Un pedazo de Honduras
En la colonia Pilares de Metepec, desde hace siete años existe un refugio que da cobijo a centroamericanos que llegan desde Guatemala y Honduras, principalmente. Don Armando lo abrió al lado de un viejo taller mecánico donde se acondicionaron literas, una estufa y un baño.
“Es un pedacito de Honduras. Aquí conocí más hermanos y mi hijo tiene un lugar seguro”, agrega Jorge.
A mitad de camino hacia la frontera, el albergue ha sido un paraíso en medio de su viacrucis. Allí atiende a su hijo como lo hacía su esposa: le lava ropa, le prepara los pocos alimentos que hay e incluso le ayuda con lecturas escolares.
“Lo atiendo de todo, soy padre y madre hasta que podamos reunir otra vez a la familia”, explica.
En el albergue, Jorge y Dani tienen su litera individual, donde se las ingenian para poder dormir. El lugar carece de todo y es incómodo, pero para esta familia de migrantes no se compara con dormir en las calles.
Ser padre migrante
Jorge posa para una foto por el Día del Padre, y después de casi 500 kilómetros sin tener paz, el migrante sonríe un poco.

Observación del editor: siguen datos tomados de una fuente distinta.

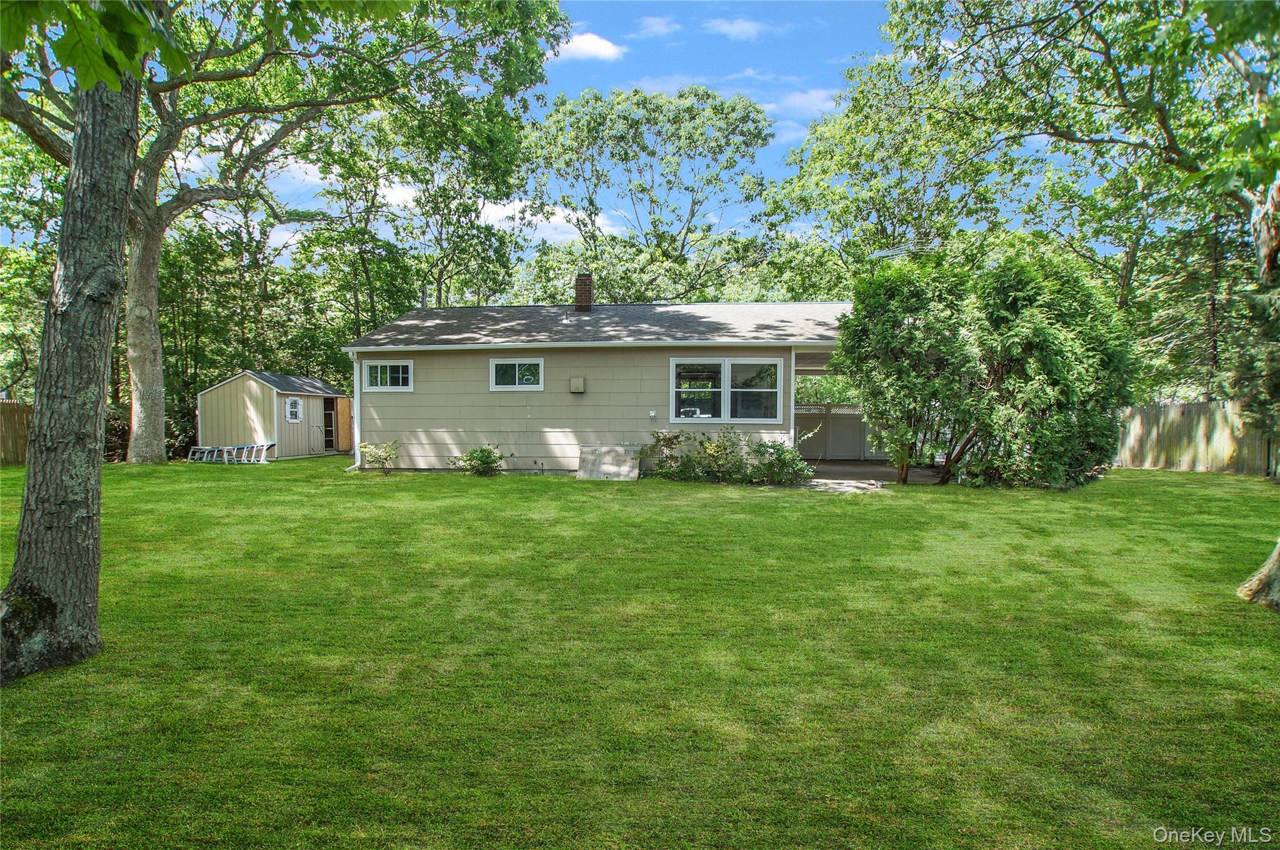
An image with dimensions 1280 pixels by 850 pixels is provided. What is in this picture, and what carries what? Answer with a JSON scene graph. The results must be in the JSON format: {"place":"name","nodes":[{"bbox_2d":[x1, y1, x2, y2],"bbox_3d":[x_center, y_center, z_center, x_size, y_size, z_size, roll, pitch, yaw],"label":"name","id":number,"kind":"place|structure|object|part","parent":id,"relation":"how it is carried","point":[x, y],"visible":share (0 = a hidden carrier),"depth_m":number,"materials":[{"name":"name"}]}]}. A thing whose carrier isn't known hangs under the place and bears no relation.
{"place":"outdoors","nodes":[
{"label":"outdoors","id":0,"kind":"place"},
{"bbox_2d":[194,368,349,458],"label":"shed","id":1,"kind":"structure","parent":0,"point":[271,392],"depth_m":22.01,"materials":[{"name":"beige wood"}]},
{"bbox_2d":[284,396,303,421],"bbox_3d":[-10.918,-0.460,21.300,0.106,0.864,0.732,1,2,12],"label":"shed window","id":2,"kind":"structure","parent":1,"relation":"in","point":[299,410],"depth_m":21.30,"materials":[{"name":"white"}]},
{"bbox_2d":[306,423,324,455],"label":"shed door","id":3,"kind":"structure","parent":1,"relation":"attached to","point":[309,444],"depth_m":23.26,"materials":[{"name":"beige wood"}]},
{"bbox_2d":[322,397,339,452],"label":"door","id":4,"kind":"structure","parent":1,"relation":"in","point":[332,412],"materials":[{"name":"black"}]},
{"bbox_2d":[335,394,353,451],"bbox_3d":[-10.277,0.078,23.605,0.156,2.254,0.931,0,2,8],"label":"wooden door","id":5,"kind":"structure","parent":1,"relation":"attached to","point":[342,407],"depth_m":23.41,"materials":[{"name":"brown wood"}]},
{"bbox_2d":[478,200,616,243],"label":"cloud","id":6,"kind":"structure","parent":0,"point":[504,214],"materials":[{"name":"white"}]},
{"bbox_2d":[554,31,626,62],"label":"cloud","id":7,"kind":"structure","parent":0,"point":[592,43],"materials":[{"name":"white"}]},
{"bbox_2d":[340,295,852,474],"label":"house","id":8,"kind":"structure","parent":0,"point":[589,375],"depth_m":15.50,"materials":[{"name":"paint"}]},
{"bbox_2d":[346,349,361,470],"bbox_3d":[-6.693,-0.374,16.030,0.237,2.735,0.736,0,2,4],"label":"downspout","id":9,"kind":"object","parent":8,"relation":"attached to","point":[357,437],"visible":0.72,"depth_m":15.97,"materials":[{"name":"white metal"}]},
{"bbox_2d":[362,358,413,390],"bbox_3d":[-5.718,-1.130,15.414,1.269,0.814,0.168,0,2,4],"label":"window","id":10,"kind":"structure","parent":8,"relation":"in","point":[379,365],"depth_m":15.42,"materials":[{"name":"white glass"}]},
{"bbox_2d":[489,358,543,390],"bbox_3d":[-2.722,-1.114,14.917,1.288,0.784,0.143,0,2,4],"label":"window","id":11,"kind":"structure","parent":8,"relation":"in","point":[517,372],"depth_m":14.93,"materials":[{"name":"white glass"}]},
{"bbox_2d":[569,376,586,392],"bbox_3d":[-1.414,-0.870,15.198,0.367,0.340,0.247,0,2,4],"label":"utility box","id":12,"kind":"object","parent":8,"relation":"attached to","point":[574,382],"visible":0.97,"depth_m":15.12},
{"bbox_2d":[573,272,593,311],"bbox_3d":[-1.591,-3.451,18.543,0.512,1.353,0.536,0,2,4],"label":"chimney","id":13,"kind":"object","parent":8,"relation":"on","point":[577,288],"visible":0.89,"depth_m":18.39,"materials":[{"name":"red brick"}]},
{"bbox_2d":[648,408,658,418],"bbox_3d":[0.262,-0.213,14.458,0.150,0.217,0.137,0,2,4],"label":"electrical outlet","id":14,"kind":"object","parent":8,"relation":"attached to","point":[652,415],"visible":0.96,"depth_m":14.43,"materials":[{"name":"white"}]},
{"bbox_2d":[670,357,785,421],"bbox_3d":[1.797,-0.748,14.188,2.396,1.506,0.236,0,2,4],"label":"window","id":15,"kind":"structure","parent":8,"relation":"in","point":[725,407],"depth_m":14.19,"materials":[{"name":"glass"}]},
{"bbox_2d":[116,0,1121,265],"label":"sky","id":16,"kind":"structure","parent":0,"point":[770,105],"materials":[{"name":"blue"}]},
{"bbox_2d":[0,453,1279,849],"label":"lawn","id":17,"kind":"structure","parent":0,"point":[517,492],"materials":[{"name":"green plant"}]},
{"bbox_2d":[0,398,33,465],"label":"wooden fence","id":18,"kind":"object","parent":17,"relation":"on","point":[19,459],"visible":0.66,"depth_m":17.86,"materials":[{"name":"brown wood"}]},
{"bbox_2d":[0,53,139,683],"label":"tree","id":19,"kind":"object","parent":17,"relation":"on","point":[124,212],"visible":0.98,"depth_m":3.79,"materials":[{"name":"plant"}]},
{"bbox_2d":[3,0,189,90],"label":"tree branch","id":20,"kind":"object","parent":19,"relation":"attached to","point":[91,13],"visible":1,"depth_m":3.63,"materials":[{"name":"green plant"}]},
{"bbox_2d":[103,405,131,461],"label":"shrub","id":21,"kind":"object","parent":17,"relation":"on","point":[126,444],"visible":0.37,"depth_m":19.31,"materials":[{"name":"plant"}]},
{"bbox_2d":[187,445,224,462],"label":"ladder","id":22,"kind":"object","parent":17,"relation":"on","point":[199,447],"visible":0.84,"depth_m":20.05,"materials":[{"name":"white metal"}]},
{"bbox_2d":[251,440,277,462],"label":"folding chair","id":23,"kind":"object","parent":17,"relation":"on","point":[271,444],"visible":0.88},
{"bbox_2d":[1,0,571,461],"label":"tree","id":24,"kind":"object","parent":17,"relation":"on","point":[149,410],"visible":0.9,"depth_m":16.63,"materials":[{"name":"green plant"}]},
{"label":"tree trunk","id":25,"kind":"part","parent":24,"relation":"part of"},
{"bbox_2d":[358,439,399,473],"bbox_3d":[-5.607,0.717,14.546,0.961,0.780,0.921,0,2,4],"label":"shrub","id":26,"kind":"object","parent":17,"relation":"on","point":[389,452],"visible":0.99,"depth_m":14.47,"materials":[{"name":"green plant"}]},
{"bbox_2d":[450,445,504,476],"bbox_3d":[-3.404,0.799,14.276,1.175,0.709,1.062,0,2,4],"label":"shrub","id":27,"kind":"object","parent":17,"relation":"on","point":[482,452],"visible":0.98,"depth_m":14.15,"materials":[{"name":"green plant"}]},
{"bbox_2d":[576,445,639,480],"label":"bulkhead door","id":28,"kind":"structure","parent":17,"relation":"on","point":[587,449],"depth_m":14.10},
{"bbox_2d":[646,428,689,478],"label":"shrub","id":29,"kind":"object","parent":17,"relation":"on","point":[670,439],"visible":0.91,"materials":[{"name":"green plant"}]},
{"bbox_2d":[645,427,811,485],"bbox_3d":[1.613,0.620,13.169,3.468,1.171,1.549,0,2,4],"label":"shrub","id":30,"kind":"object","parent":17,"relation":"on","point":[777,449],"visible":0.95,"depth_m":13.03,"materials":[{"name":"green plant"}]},
{"bbox_2d":[743,438,812,485],"bbox_3d":[2.633,0.734,12.850,1.336,0.955,1.195,0,2,4],"label":"shrub","id":31,"kind":"object","parent":17,"relation":"on","point":[785,459],"visible":0.93,"depth_m":12.70,"materials":[{"name":"green plant"}]},
{"bbox_2d":[802,478,884,492],"bbox_3d":[3.680,1.159,12.566,1.550,0.098,1.537,0,2,4],"label":"slab","id":32,"kind":"structure","parent":17,"relation":"on","point":[837,487],"depth_m":12.39,"materials":[{"name":"grey"}]},
{"bbox_2d":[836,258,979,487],"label":"evergreen tree","id":33,"kind":"object","parent":17,"relation":"on","point":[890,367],"visible":0.93,"depth_m":12.39,"materials":[{"name":"green plant"}]},
{"bbox_2d":[958,249,1140,488],"bbox_3d":[7.510,-0.999,12.863,3.312,4.542,3.222,0,2,4],"label":"evergreen shrub","id":34,"kind":"object","parent":17,"relation":"on","point":[1038,333],"visible":0.92,"depth_m":12.16,"materials":[{"name":"green plant"}]},
{"bbox_2d":[1115,400,1279,476],"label":"wooden fence","id":35,"kind":"object","parent":17,"relation":"on","point":[1170,410],"visible":0.74,"depth_m":16.56,"materials":[{"name":"brown wood"}]},
{"bbox_2d":[1236,539,1279,610],"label":"tree trunk","id":36,"kind":"object","parent":17,"relation":"on","point":[1260,570],"visible":1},
{"bbox_2d":[634,15,681,38],"label":"cloud","id":37,"kind":"structure","parent":0,"point":[662,28],"materials":[{"name":"white"}]},
{"bbox_2d":[705,15,771,40],"label":"cloud","id":38,"kind":"structure","parent":0,"point":[737,28],"materials":[{"name":"white"}]},
{"bbox_2d":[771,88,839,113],"label":"cloud","id":39,"kind":"structure","parent":0,"point":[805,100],"materials":[{"name":"white"}]},
{"bbox_2d":[805,459,947,485],"label":"patio","id":40,"kind":"structure","parent":0,"point":[890,472],"materials":[{"name":"grey concrete"}]},
{"bbox_2d":[795,403,880,461],"bbox_3d":[5.558,0.183,19.547,4.571,1.758,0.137,0,2,4],"label":"fence","id":41,"kind":"object","parent":40,"relation":"on","point":[837,420],"visible":0.45,"depth_m":19.53,"materials":[{"name":"grey"}]},
{"label":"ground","id":42,"kind":"structure","parent":0},
{"bbox_2d":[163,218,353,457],"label":"tree","id":43,"kind":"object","parent":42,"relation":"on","point":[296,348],"visible":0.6,"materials":[{"name":"green plant"}]},
{"bbox_2d":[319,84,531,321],"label":"tree","id":44,"kind":"object","parent":42,"relation":"on","point":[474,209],"visible":0.76,"depth_m":25.82,"materials":[{"name":"green plant"}]},
{"bbox_2d":[527,82,778,304],"bbox_3d":[0.638,-7.709,33.219,12.763,16.869,12.162,0,2,4],"label":"tree","id":45,"kind":"object","parent":42,"relation":"on","point":[707,95],"visible":0.95,"depth_m":31.17,"materials":[{"name":"green plant"}]},
{"bbox_2d":[761,52,1037,288],"bbox_3d":[10.026,-6.518,26.446,10.585,14.876,10.470,0,2,4],"label":"tree","id":46,"kind":"object","parent":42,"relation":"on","point":[857,162],"visible":0.8,"depth_m":24.76,"materials":[{"name":"green plant"}]},
{"bbox_2d":[877,0,1279,345],"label":"tree","id":47,"kind":"object","parent":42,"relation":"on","point":[1148,15],"visible":0.95,"depth_m":14.28,"materials":[{"name":"green plant"}]},
{"bbox_2d":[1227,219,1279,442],"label":"evergreen tree","id":48,"kind":"object","parent":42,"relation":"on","point":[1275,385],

Se le pregunta cuándo celebran el Día del Padre en Honduras, responde que no lo recuerda. En su andar los festejos están poco presentes.
Sin embargo, el sacrificio que hace por garantizar la seguridad de su hijo Dani se refleja en su desnutrición, las ojeras que le resaltan y las ropas descuidadas.
“Tengo el sueño de llegar a Estados Unidos y luego enviar por el resto de mi familia”, dice convencido de que la vida es hacia el norte. Su barrio quedó atrás.